News Story

False ‘School Funding Cut’ Claim Must Be Useful

But pesky state spending data keep getting in the way

Newly sworn-in Gov. Gretchen Whitmer campaigned on the claim that Republicans who controlled the state Legislature the past eight years were “slashing school funding.”

The same claim was repeated constantly in 2014 by gubernatorial candidate Mark Schauer and other Democrats – until the mainstream media acknowledged its inaccuracy and began reporting state Department of Education and other data debunking it.

The myth that public schools in Michigan are getting less money today than in 2011 when then-Gov. Rick Snyder took office is one of the most enduring falsehoods of the last decade.

Michigan Capitol Confidential first reported in July 2013 that state financial records refuted the myth of slashed school funding. Michigan Capitol Confidential has published more than 1,000 articles over nearly nine years on school funding issues.

The myth lives on in part because Michigan’s legacy media outlets have been inconsistent in their reporting on school funding.

The Detroit Free Press, for example, was one of the first newspapers to acknowledge that school funding had not been cut by Gov. Rick Snyder and a GOP legislature. On Feb. 2, 2014, the Free Press discredited claims that Snyder had cut $1 billion from K-12 funding, showing that he had instead increased K-12 funding.

MLive followed on Feb. 5, 2014, with a story that stated that the Democrats’ “Snyder cut $1 billion” claim was not true. On Oct. 16, 2014, the Citizens Research Council chimed in with evidence that school funding had increased under Republicans, not been cut.
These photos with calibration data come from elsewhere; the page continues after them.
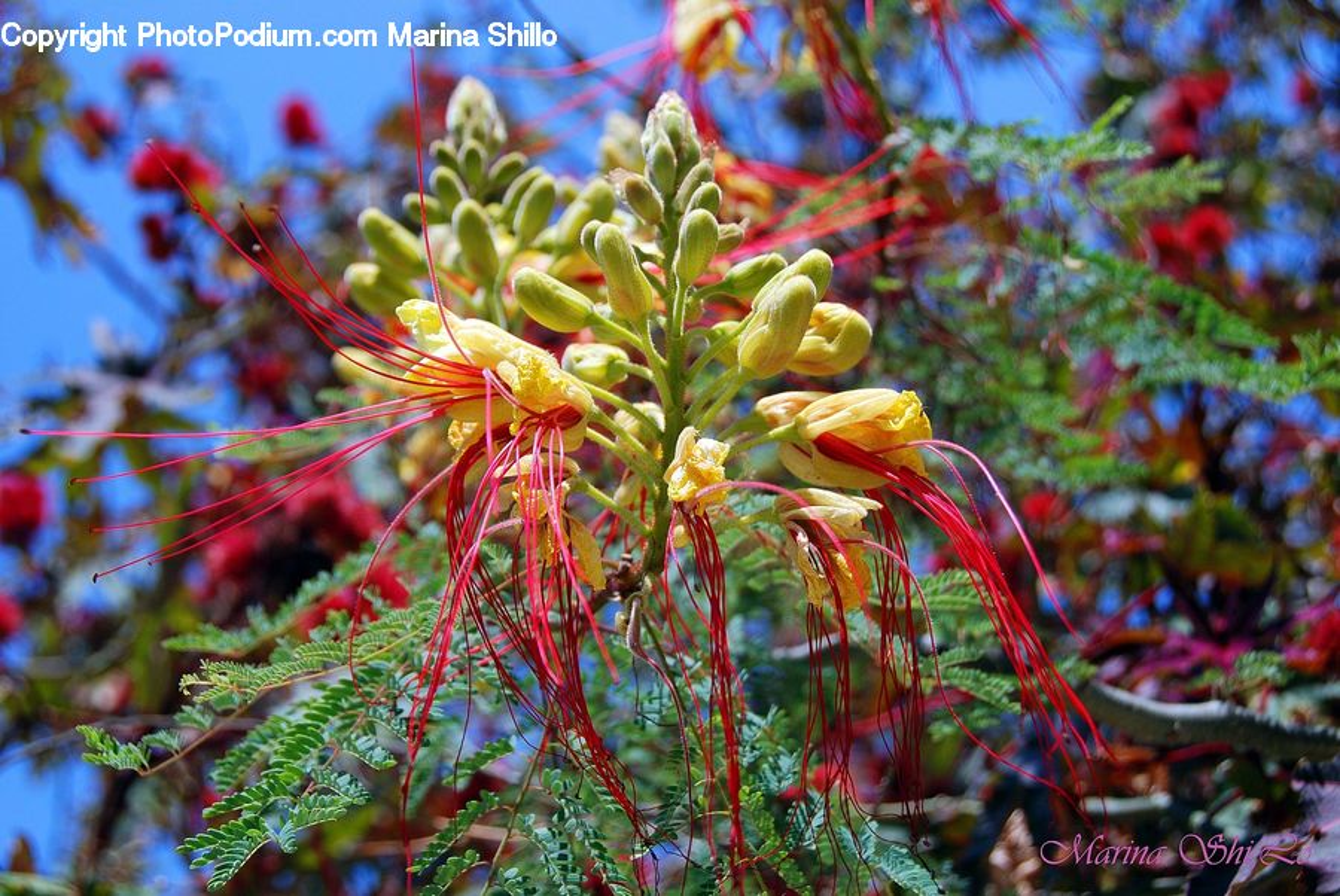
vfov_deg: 23.8
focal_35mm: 57
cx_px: 670
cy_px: 448
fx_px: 2124
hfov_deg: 35.0
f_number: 6.3
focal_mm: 38
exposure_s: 1/125
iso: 100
But less than a year later, a Sept. 7, 2015, Detroit Free Press article picked up the theme again with claims of budget cuts, saying that school districts faced cuts in “state aid.”

Similar false claims have been echoed continuously by politicians, progressive analysts and union administrators.

The organization Education Trust-Midwest implied as recently as December 20, 2018, that school funding has been cut, when it wrote the state has engaged in a “decade-long disinvestment in students, teachers and public schools.”

In the face of this one-sided onslaught, the public has largely bought into the myth. For example, a 2014 poll by Inside Michigan Politics/Lambert, Edwards & Associates/Denno Research stated that 53.8 percent of voters believed school funding had been cut by Gov. Snyder while 24 percent were undecided.

Evidence rebutting the claim is available from any number of official sources. The Senate Fiscal Agency has reported that K-12 school funding has increased every year in the eight years of Republican control of the state Legislature. The Michigan Department of Education publishes regularly updated tables that reveal fine-grained, per-district and statewide school funding details.

Other kinds of evidence reinforce the point that school funding has not declined.

According to the Michigan Department of Education, just 10 Michigan school districts are projected to have placed themselves in deficit by outspending their revenue, as of the end of the 2018 fiscal year, not including Detroit Public Schools Community District and Highland Park City Schools.

In 2013, then-state of Michigan Public Schools Superintendent Mike Flanagan told legislators that he expected there would soon be as many as 100 schools in deficit.

That didn’t happen. MDE spokesman Bill DiSessa attributed the turnaround in school finances to an improving state economy and early intervention by the State Treasury with school districts facing budgetary issues.

Still, Michigan teachers unions have continued with the drumbeat of school funding cuts, which serves their interest by creating a climate of crisis in the mind of the public

Mark Hackbarth, the president of the Midland City Education Association, recently said the state has not adequately funded schools, leading to budgetary problems. Yet, even at his own school district, Midland Public Schools, state funding has increased significantly.

“When the schools get an increase but they don’t get as much as they think they’re going to get, they call that a cut. That’s B.S.,” said then-Senate Majority Leader Arlan Meekhof, according to The Associated Press.